Never knowingly undersolved.

Financial Times 13,136/Flimsy

Posted by smiffy on July 23rd, 2009


Nothing pant-wettingly exciting here, but a nice vein of humour running through some of the clues, which raised a few smiles.  Please excuse the slightly late blog (again).  While the FT have certainly improved the legibility of their online puzzles recently, the pages themselves no longer seem to be posted earlier enough for a pre-bedtime solve by those of us in the western colonies.

1 HANDCUFF – punning def’n
5 IAMBIC – Ain I’m + Bic (biro)
10 ACCUSER – c(ocaine) in a+c+user
11 HESSIAN – (she is)* + an.

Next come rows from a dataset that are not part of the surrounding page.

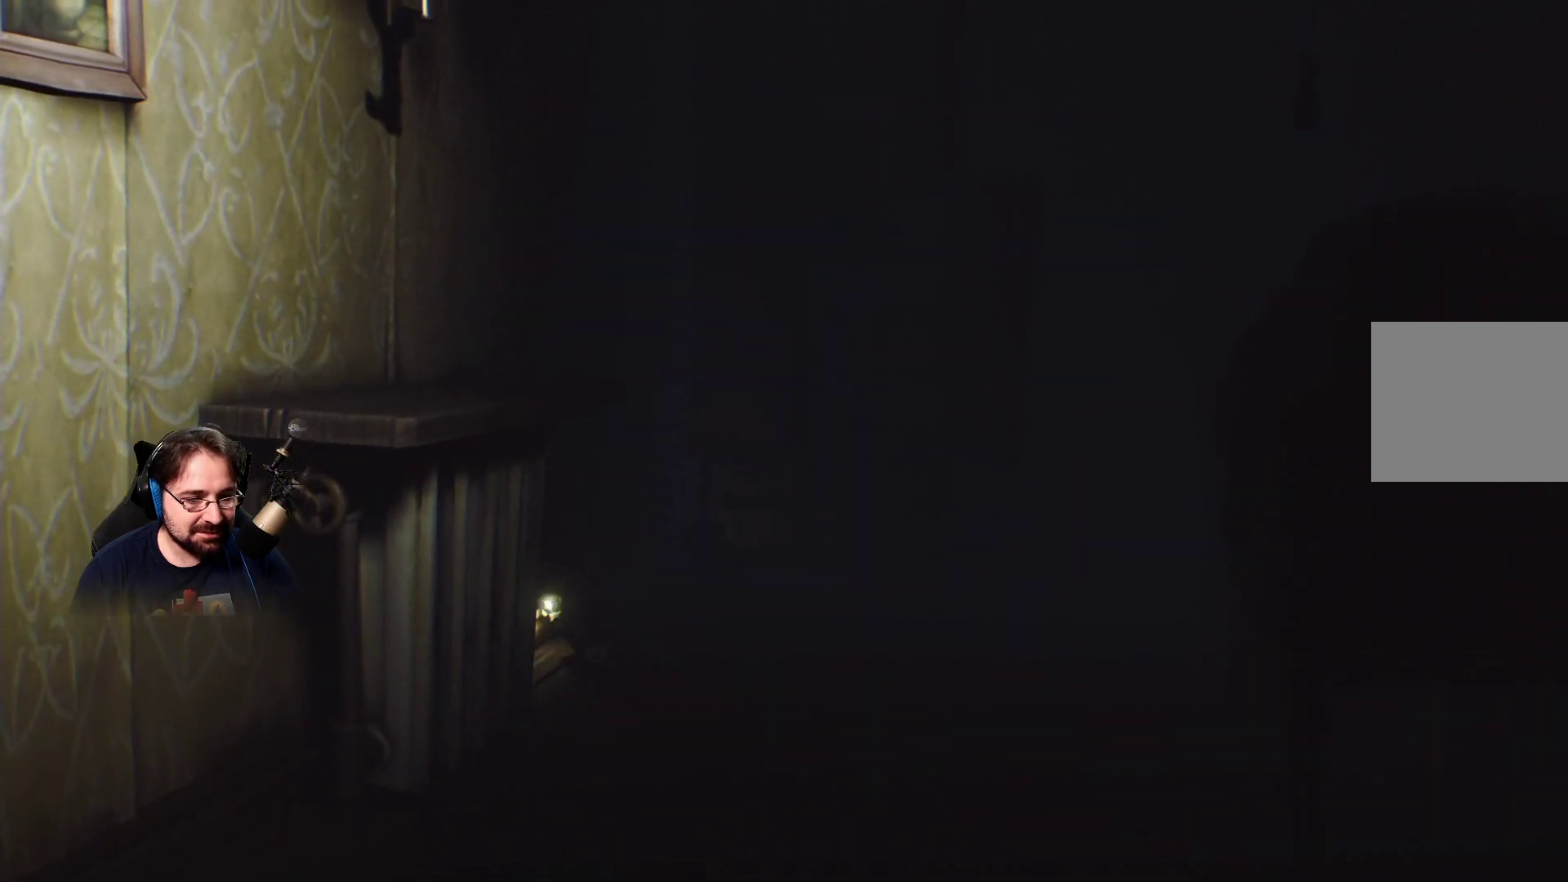
{"buttons": ["L2"], "left_stick": "left", "right_stick": "left", "events": []}
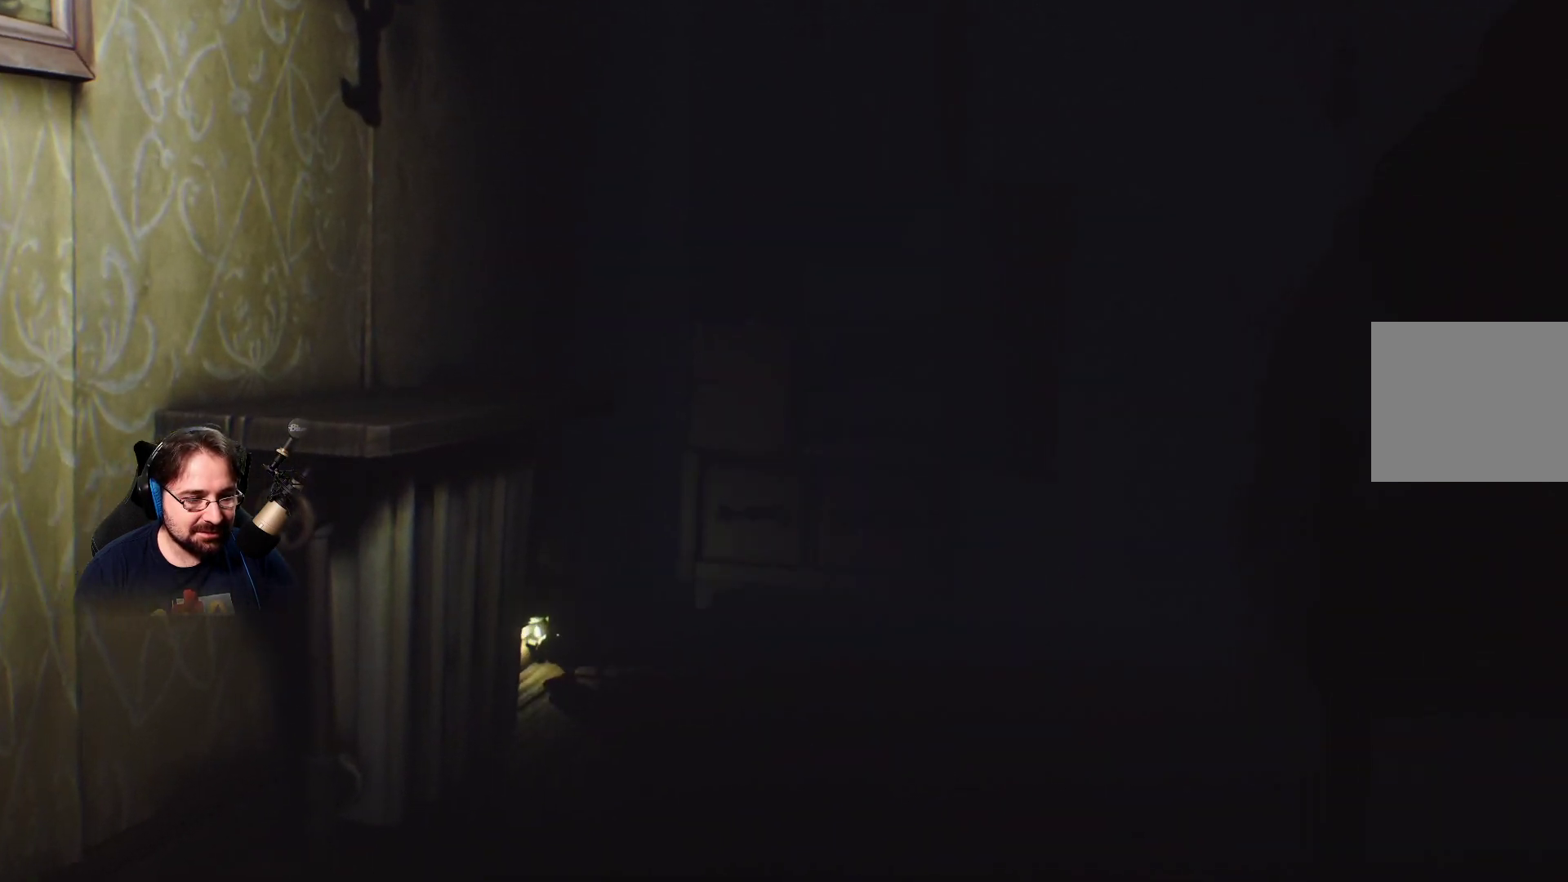
{"buttons": [], "left_stick": "down-right", "right_stick": "left", "events": [[100, "L2", "up"], [200, "left_stick", "down"], [267, "left_stick", "down-right"]]}
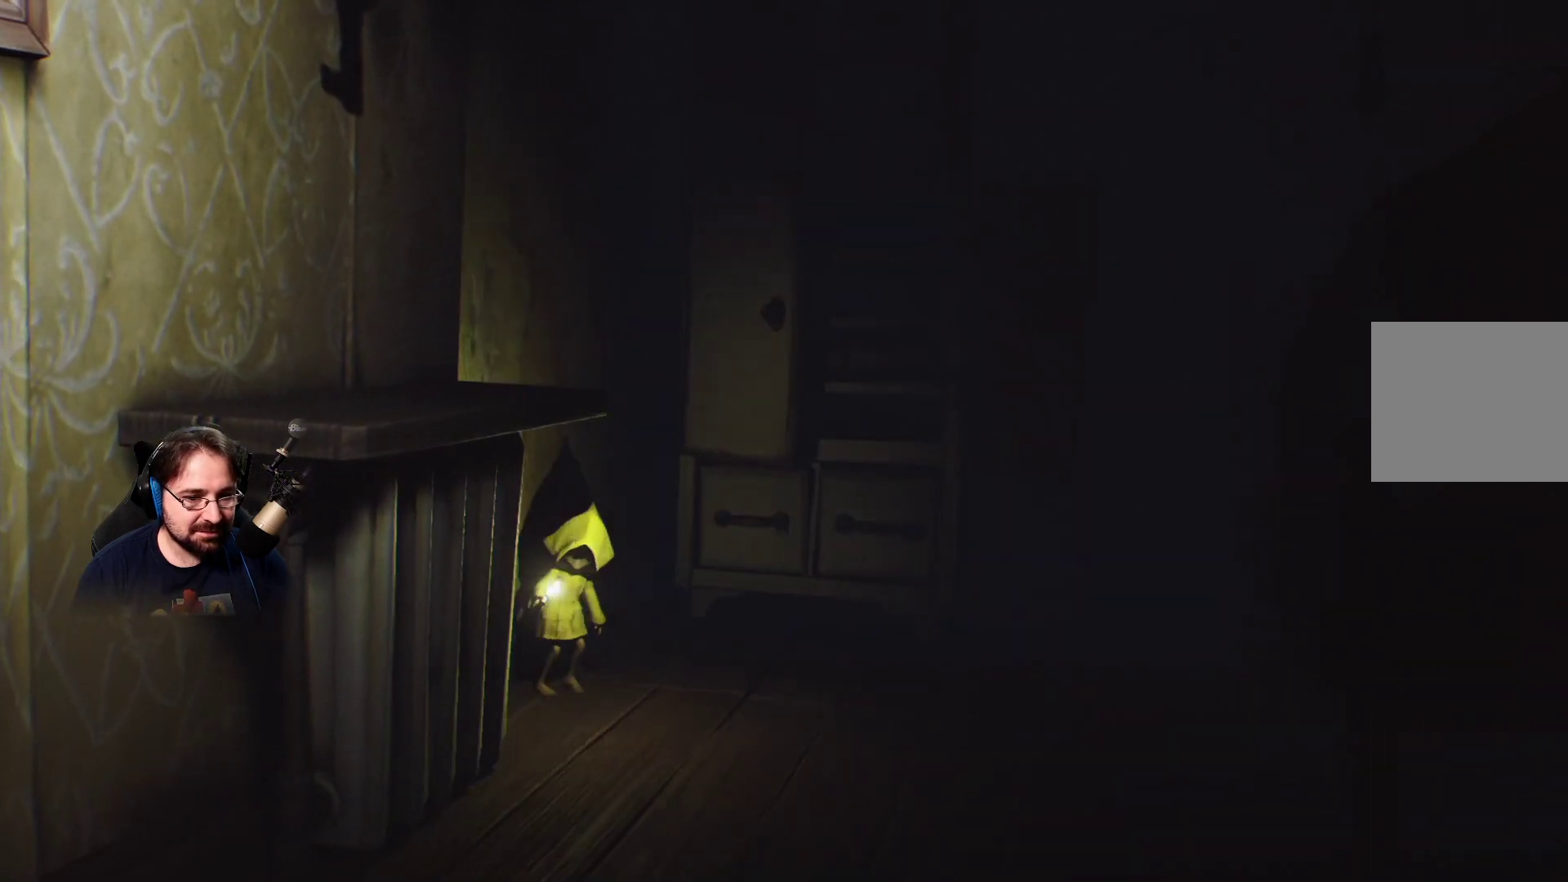
{"buttons": [], "left_stick": "down", "right_stick": "left", "events": [[33, "left_stick", "down"]]}
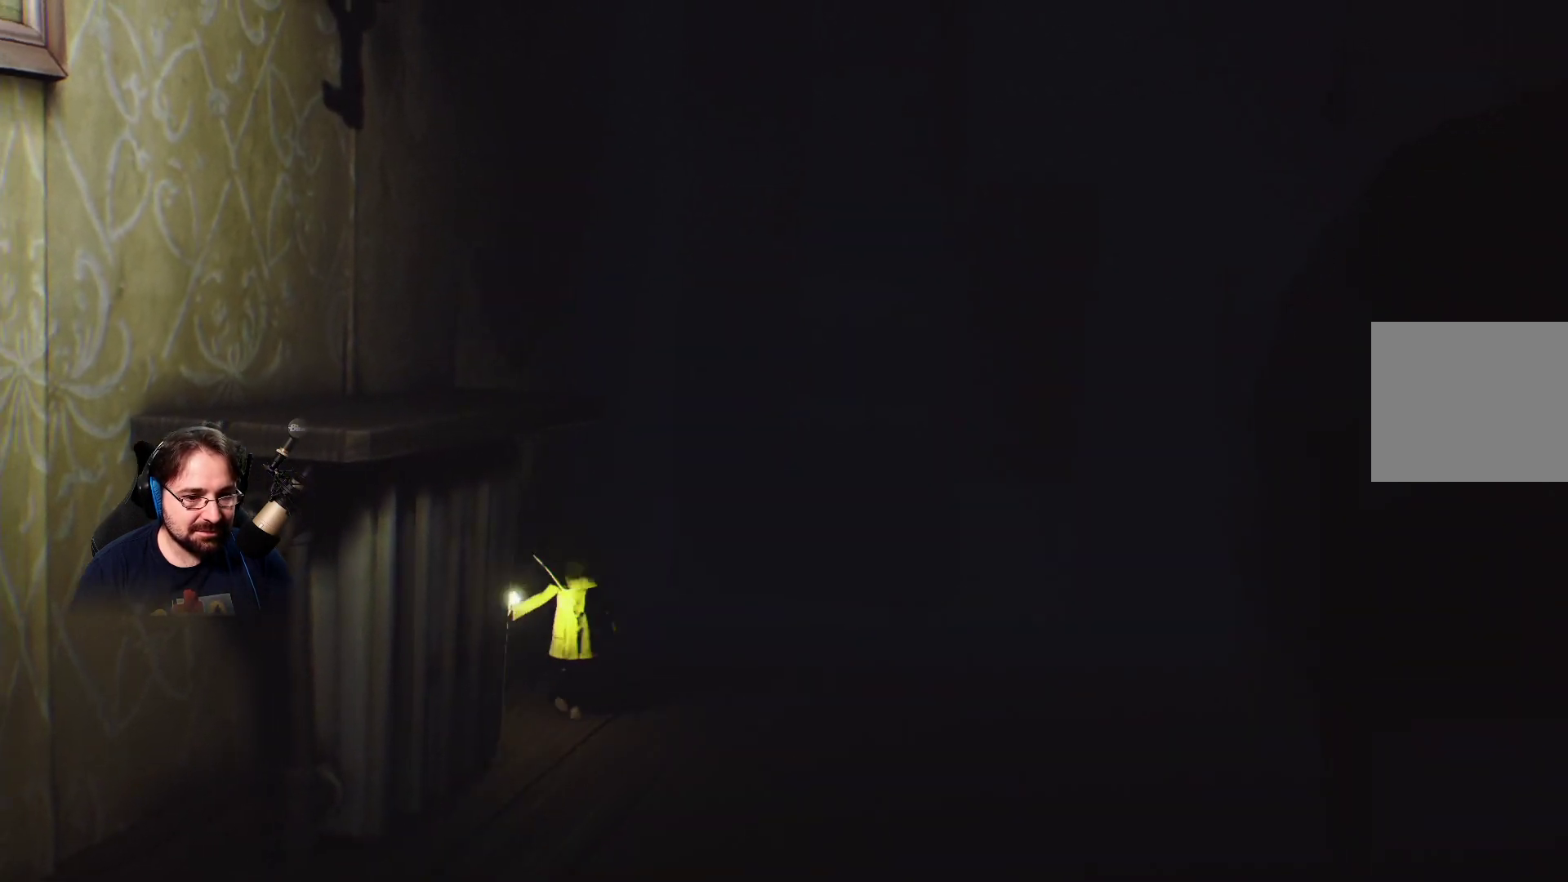
{"buttons": [], "left_stick": "down", "right_stick": "left", "events": []}
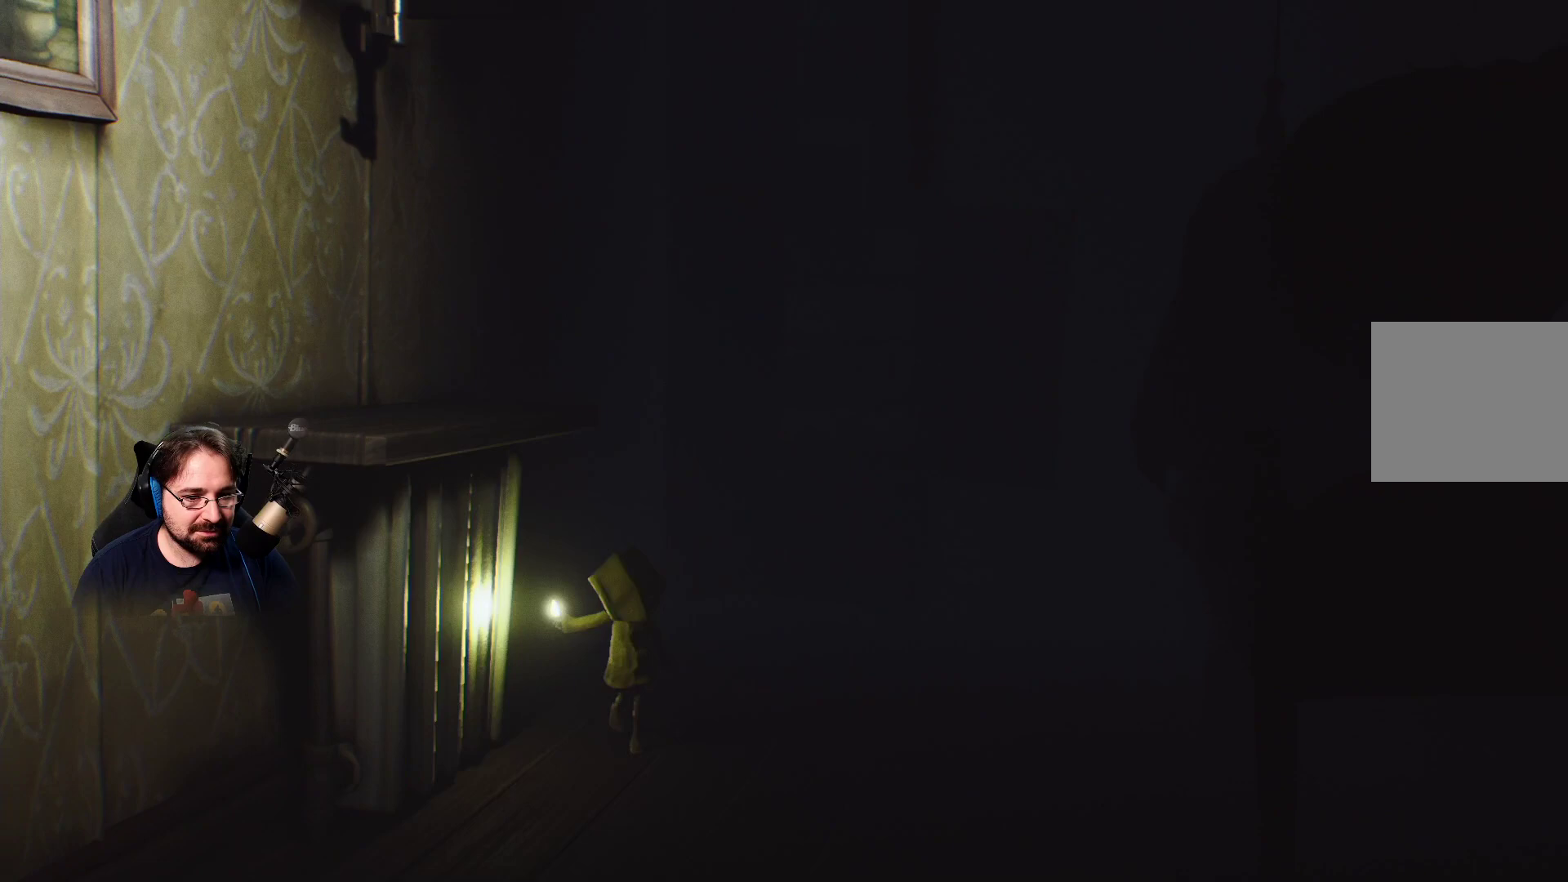
{"buttons": [], "left_stick": "down", "right_stick": "left", "events": []}
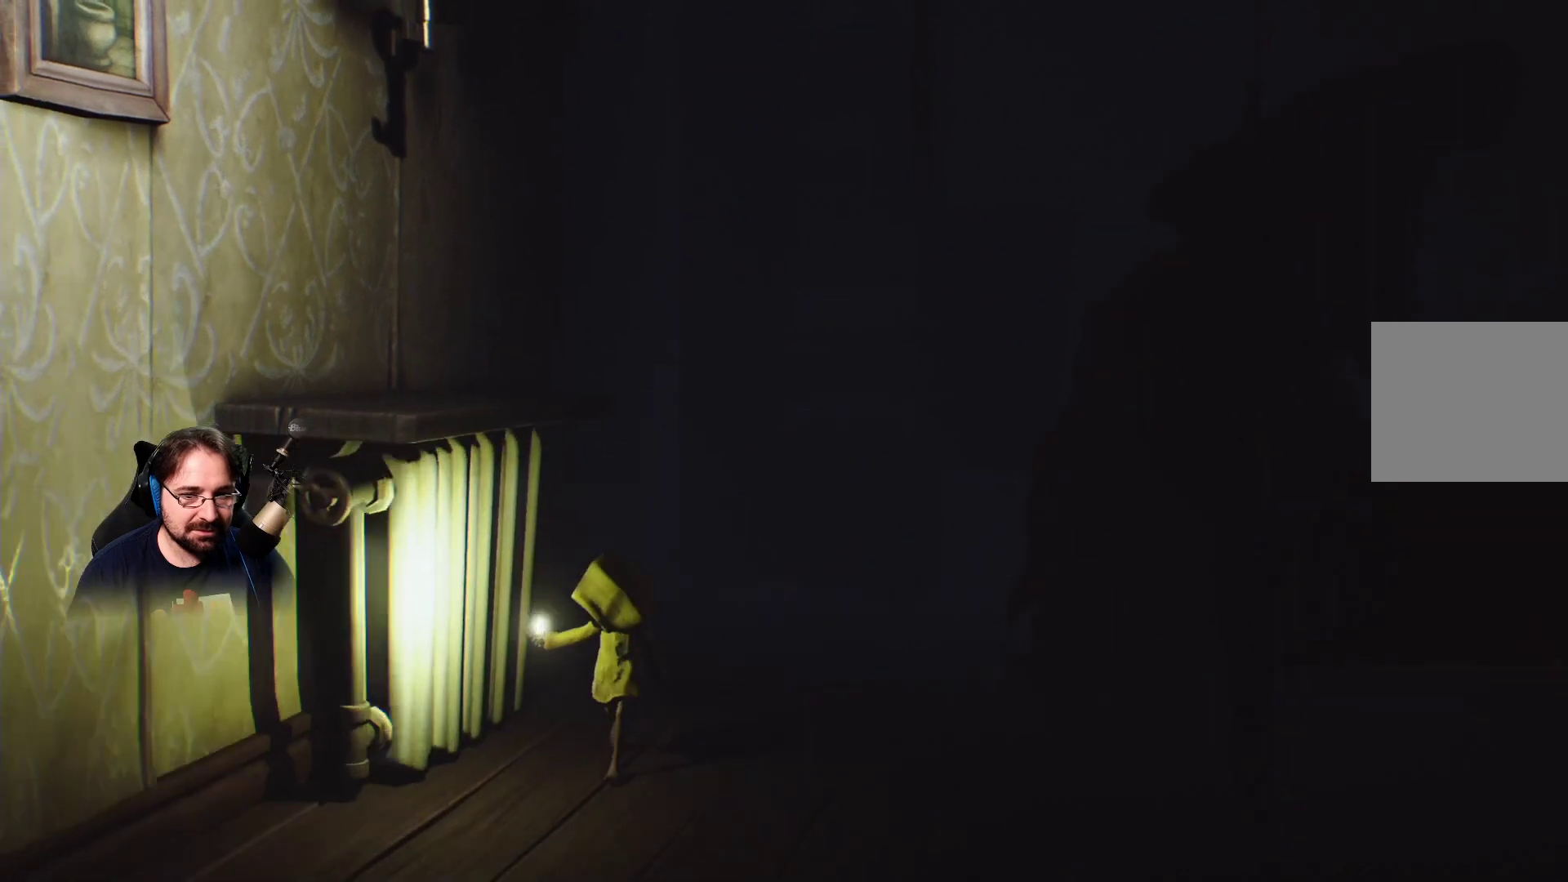
{"buttons": [], "left_stick": "down", "right_stick": "left", "events": []}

A “mercenary” (from Hesse in Germany) that fought alongside the British in these aforementioned western colonies.
12 TITHE – hidden
13 INTUMESCE – in tum + c in (see)*.  A silky smooth surface.
14 BLANK CHEQUES – blank cheque + s. A somewhat curious wordplay division, given that it’s about as close as one can get to a double def’n without actually doing so.
18 TENANT FARMER – punning def’n
21 UNDERPASS – yet more punnery.
23 PROSE – homophone of “pros”.
24 PITHIER – thi[rty] in (ripe)*
25 MEASURE – me (i.e. Flimsy) + a sure
26 TIDIES (diets + WI)* – w
27 ASSYRIAN – (say ars[e] + in)*. The answer immediately put me in mind of The Destruction of Sennacherib, and the clue itself of this Fast Show clip. So I may have just diagnosed myself as culturally schizophrenic.

1 HEARTY – H + (try a e)*
2 NICETY – nice try -r
3 CASTELLAN – (clean + latest)* – (e + t)
4 FOREIGN AFFAIRS – a play on what Private Eye calls Ugandan Discussions.
6 ASSAM – Ass. + a.m.
7 BLISSFUL – (fuss + bill)*
8 CONDENSE  – Con + dense
9 WHITE CHRISTMAS – (which mister +t)*
15 EXEMPLARY – double def’n
16 STRUMPET – s + (tum +pert)*. Amusing, in a very schoolboy humouresque way.
17 UNEDITED – (nude)* + I +Ted
19 MODULI – (oil + mud)*
20 HEREIN – he + rein
22 RAISE – is in rae. I assume that “rae” is a piscatorial variant of ray. (Wrong – as pointed out below it’s a homophone of “rays“).

6 Responses to “Financial Times 13,136/Flimsy”

  1. Gaufrid says:

    Hi Smiffy
    22d I don’t think there is a fish by the name of ‘rae’. I parsed this as a homophone of ‘rays’ with the indicator being ‘to be caught’.

  2. Andrew says:

    Hi Smiffy

    Continuing my explorations of the FT: more difficult than some I’ve tried, and some nice moments, but spoiled for me by 14ac. Is Flimsy a regular setter?

    I think you mean FOREIGN AFFAIRS at 4dn – rather a vague clue, I thought

    14ac seems disgracefully bad to me – BLANK CHEQUE in the sense of “complete freedom” may be metaphorical, but it comes directly from the literal meaning, which is also used for the main definition.

    I agree with Gaufrid’s reading of 22dn

  3. Gaufrid says:

    “Is Flimsy a regular setter?”

    This was Flimsy’s eighth appearance during the last twelve months.

  4. Andrew says:

    Thanks Gaufrid – I realise I could have checked that myself…

  5. smiffy says:

    Hi Gents. Thanks for the observations; duly amended.

    I was trying not to be too uncharitable in my diagnosis of 14A, but I’m glad I’m not alone in finding it unpalatable. Especially as there are more pithy alternatives available.

  6. ACP says:

    The best of the puzzle was learning that other puzzles may be ‘pant-wettingly exciting’ !
    I hadn’t actually considered that before.